**Requirement 1**
According to the KafkaProducer reliability guide, which producer setting illustrates a partition leader that doesn't need to wait for other replicas to respond?
**Requirement 2**
Pull a passage word for word from the KafkaProducer reliability guide, beginning at the words "Since the application" and stopping after "to other replicas.".

**Selected excerpt**

Skip to content

Latest commit

 

History

History
221 lines (129 loc) · 12 KB

HowToMakeKafkaProducerReliable.md

File metadata and controls

221 lines (129 loc) · 12 KB

How to Make KafkaProducer Reliable

While using message dispatching systems, we always suffer from message lost, duplication and disordering.

Since the application (using the KafkaProducer) might crash/restart, we might consider using certain mechanism to achieve At most once/At least once, and Ordering, -- such as locally persisting the messages until successful delivery, using embedded sequence number to de-duplicate, or responding data-source to acknowledgement the delivery result, etc. These are common topics, which are not quite specific to Kafka.

Here we'd focus on KafkaProducer, together with the idempotence feature. Let's see, in which cases problems might happen, how to avoid them, and what's the best practise,-- to achieve No Message Lost, Exactly Once and Ordering.

About No Message Lost

When might a message actually be lost

  • The producer gets a successful delivery response after sending the message, but the partition leader failed to sync it to other replicas.

How could a message be lost even with successful delivery

  • First, the partition leader doesn't sync-up the latest message to enough in-sync replicas before responding with the ack

    • The partition leader just don't need to wait for other replicas response

      • E.g, the producer is configured with acks=1
    • No available in-sync replica to wait for the response

      • E.g, all other replicas are not in-sync
  • Then, the partition leader crashes, and one in-sync replica becomes new partition leader

    • The new partition leader has no acknowledgement with the latest messages. Later, while new messages arrive, it would use conflicting record offsets (same with those records which the partition leader knows only). Then, even if the previous partition leader comes up again, these records have no chance to be recovered (just internally overwritten to be consistent with other replicas).

**Supplied entries**
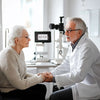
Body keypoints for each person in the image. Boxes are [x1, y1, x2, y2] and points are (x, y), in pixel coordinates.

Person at [40, 17, 100, 100]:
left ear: (79, 32)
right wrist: (50, 74)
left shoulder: (87, 47)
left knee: (54, 97)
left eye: (69, 30)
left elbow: (79, 75)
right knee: (56, 90)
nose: (65, 33)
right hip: (80, 84)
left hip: (91, 88)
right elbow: (66, 65)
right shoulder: (73, 44)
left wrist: (53, 78)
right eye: (65, 30)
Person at [0, 25, 47, 100]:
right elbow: (19, 84)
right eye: (26, 37)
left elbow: (23, 74)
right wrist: (40, 78)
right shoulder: (8, 54)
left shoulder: (20, 53)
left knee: (41, 88)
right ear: (16, 40)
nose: (30, 39)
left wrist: (37, 76)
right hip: (9, 92)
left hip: (16, 88)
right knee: (39, 90)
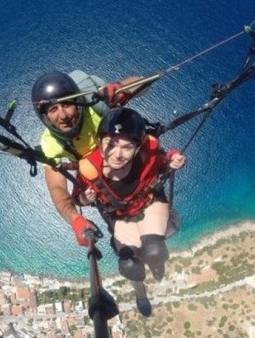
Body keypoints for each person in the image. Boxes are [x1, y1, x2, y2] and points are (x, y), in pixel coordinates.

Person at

**Your solution 1**
acks=1

**Your solution 2**
Since the application (using the KafkaProducer) might crash/restart, we might consider using certain mechanism to achieve At most once/At least once, and Ordering, -- such as locally persisting the messages until successful delivery, using embedded sequence number to de-duplicate, or responding data-source to acknowledgement the delivery result, etc. These are common topics, which are not quite specific to Kafka.

Here we'd focus on KafkaProducer, together with the idempotence feature. Let's see, in which cases problems might happen, how to avoid them, and what's the best practise,-- to achieve No Message Lost, Exactly Once and Ordering.

About No Message Lost

When might a message actually be lost

  • The producer gets a successful delivery response after sending the message, but the partition leader failed to sync it to other replicas.